A command-line interface (CLI) tool for training and using a Quantitative Structure-Activity Relationship (QSAR) model for ligand-based virtual screening. The tool allows users to train a model using known active and inactive molecules and then use the trained model to screen new molecules for potential activity against a specific target.
The tool provides two main commands:
train: Train a QSAR model using active and inactive molecules.
screen: Screen new molecules using the trained QSAR model.
Training the Model
python qsar_model.py train --active ACTIVE_FILE --inactive INACTIVE_FILE [OPTIONS]
Screening Molecules
python qsar_model.py screen --input INPUT_FILE [OPTIONS]
--verbose, -v: Increase verbosity level (can be used multiple times for more verbosity).
--active: Path to the file containing SMILES strings of active molecules (one per line). (Required)
--inactive: Path to the file containing SMILES strings of inactive molecules (one per line). (Required)

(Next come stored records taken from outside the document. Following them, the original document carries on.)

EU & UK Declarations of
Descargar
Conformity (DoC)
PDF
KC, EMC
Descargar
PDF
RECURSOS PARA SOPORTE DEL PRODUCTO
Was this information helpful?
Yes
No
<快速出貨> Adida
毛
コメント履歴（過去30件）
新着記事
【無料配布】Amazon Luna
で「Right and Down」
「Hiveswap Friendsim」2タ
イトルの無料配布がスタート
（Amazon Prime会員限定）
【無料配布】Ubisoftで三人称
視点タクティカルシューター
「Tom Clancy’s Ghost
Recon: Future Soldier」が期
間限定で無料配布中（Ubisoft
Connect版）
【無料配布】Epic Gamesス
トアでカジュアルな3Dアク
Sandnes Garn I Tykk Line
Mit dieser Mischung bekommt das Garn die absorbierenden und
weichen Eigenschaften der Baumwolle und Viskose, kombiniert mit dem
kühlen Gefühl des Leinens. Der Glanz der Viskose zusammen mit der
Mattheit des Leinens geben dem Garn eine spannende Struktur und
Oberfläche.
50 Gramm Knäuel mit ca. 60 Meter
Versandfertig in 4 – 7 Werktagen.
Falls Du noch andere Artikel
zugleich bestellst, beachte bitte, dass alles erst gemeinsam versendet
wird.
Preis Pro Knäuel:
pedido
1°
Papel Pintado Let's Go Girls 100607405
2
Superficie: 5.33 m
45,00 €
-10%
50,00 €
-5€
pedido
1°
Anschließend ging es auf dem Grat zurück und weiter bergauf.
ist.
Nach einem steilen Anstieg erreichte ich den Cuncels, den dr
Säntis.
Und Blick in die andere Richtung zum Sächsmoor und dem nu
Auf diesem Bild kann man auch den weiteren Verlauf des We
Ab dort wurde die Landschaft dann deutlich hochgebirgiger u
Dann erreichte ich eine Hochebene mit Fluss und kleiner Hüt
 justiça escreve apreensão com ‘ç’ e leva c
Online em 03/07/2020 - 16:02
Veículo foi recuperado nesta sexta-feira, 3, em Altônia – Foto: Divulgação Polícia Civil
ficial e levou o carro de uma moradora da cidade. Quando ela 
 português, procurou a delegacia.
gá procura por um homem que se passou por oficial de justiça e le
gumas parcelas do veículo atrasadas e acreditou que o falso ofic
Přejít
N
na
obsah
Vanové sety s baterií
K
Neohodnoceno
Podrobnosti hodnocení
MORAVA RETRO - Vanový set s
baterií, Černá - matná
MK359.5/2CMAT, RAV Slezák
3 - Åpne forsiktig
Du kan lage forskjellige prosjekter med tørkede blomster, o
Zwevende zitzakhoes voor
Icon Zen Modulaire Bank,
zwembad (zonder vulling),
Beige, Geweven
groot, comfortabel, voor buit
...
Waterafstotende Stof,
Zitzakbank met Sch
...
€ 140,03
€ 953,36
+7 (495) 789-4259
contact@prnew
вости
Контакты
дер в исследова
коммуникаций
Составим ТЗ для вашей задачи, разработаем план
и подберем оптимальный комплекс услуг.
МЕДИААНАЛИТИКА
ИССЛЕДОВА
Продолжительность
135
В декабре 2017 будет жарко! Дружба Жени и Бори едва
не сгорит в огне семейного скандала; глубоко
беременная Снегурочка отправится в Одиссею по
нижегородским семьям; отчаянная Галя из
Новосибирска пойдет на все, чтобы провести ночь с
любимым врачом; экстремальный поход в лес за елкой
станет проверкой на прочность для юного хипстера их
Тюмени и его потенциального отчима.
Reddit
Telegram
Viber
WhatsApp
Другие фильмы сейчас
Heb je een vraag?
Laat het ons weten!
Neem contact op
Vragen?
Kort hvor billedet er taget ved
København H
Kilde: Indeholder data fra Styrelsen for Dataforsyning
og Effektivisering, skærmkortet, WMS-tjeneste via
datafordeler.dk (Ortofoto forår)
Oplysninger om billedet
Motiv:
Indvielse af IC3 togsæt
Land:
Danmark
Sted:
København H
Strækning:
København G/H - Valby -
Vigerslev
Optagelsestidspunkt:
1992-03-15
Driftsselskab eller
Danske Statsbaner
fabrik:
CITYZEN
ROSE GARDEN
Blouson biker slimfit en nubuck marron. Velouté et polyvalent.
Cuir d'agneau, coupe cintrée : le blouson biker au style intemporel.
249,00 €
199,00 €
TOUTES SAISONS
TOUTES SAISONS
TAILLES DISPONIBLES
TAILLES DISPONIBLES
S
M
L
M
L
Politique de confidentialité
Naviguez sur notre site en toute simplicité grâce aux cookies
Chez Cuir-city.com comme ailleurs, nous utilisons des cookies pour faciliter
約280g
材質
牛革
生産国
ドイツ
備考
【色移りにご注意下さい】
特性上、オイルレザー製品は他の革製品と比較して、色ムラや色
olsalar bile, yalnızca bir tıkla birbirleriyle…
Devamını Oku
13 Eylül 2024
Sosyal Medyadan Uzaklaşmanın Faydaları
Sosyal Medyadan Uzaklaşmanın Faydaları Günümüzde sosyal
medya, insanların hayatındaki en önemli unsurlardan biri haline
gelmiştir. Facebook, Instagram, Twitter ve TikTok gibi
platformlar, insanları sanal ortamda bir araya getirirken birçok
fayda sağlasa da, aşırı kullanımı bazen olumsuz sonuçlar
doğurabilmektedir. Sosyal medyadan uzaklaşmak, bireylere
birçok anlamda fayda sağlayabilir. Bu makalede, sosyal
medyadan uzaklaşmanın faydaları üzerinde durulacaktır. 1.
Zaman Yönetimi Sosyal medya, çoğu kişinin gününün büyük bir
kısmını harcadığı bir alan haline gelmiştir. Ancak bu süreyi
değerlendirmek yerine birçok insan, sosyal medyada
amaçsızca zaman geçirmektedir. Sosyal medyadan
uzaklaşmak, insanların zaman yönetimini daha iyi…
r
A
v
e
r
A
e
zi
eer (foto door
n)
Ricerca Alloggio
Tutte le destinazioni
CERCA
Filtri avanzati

--model-path: Path to save the trained QSAR model. (Default: qsar_model.pkl)
--input: Path to the file containing SMILES strings of molecules to screen (one per line). (Required)
--model-path: Path to the trained QSAR model. (Default: qsar_model.pkl)
--output: Path to save the prediction results. (Default: predictions.csv)
--threshold: Probability threshold for classifying molecules as active. (Default: 0.5)
The predictions will be saved in predictions.csv with the following columns:
SMILES: The SMILES representation of the molecule.
Activity_Probability: The predicted probability of the molecule being active.
Predicted_Class: The classification ('Active' or 'Inactive') based on the specified threshold.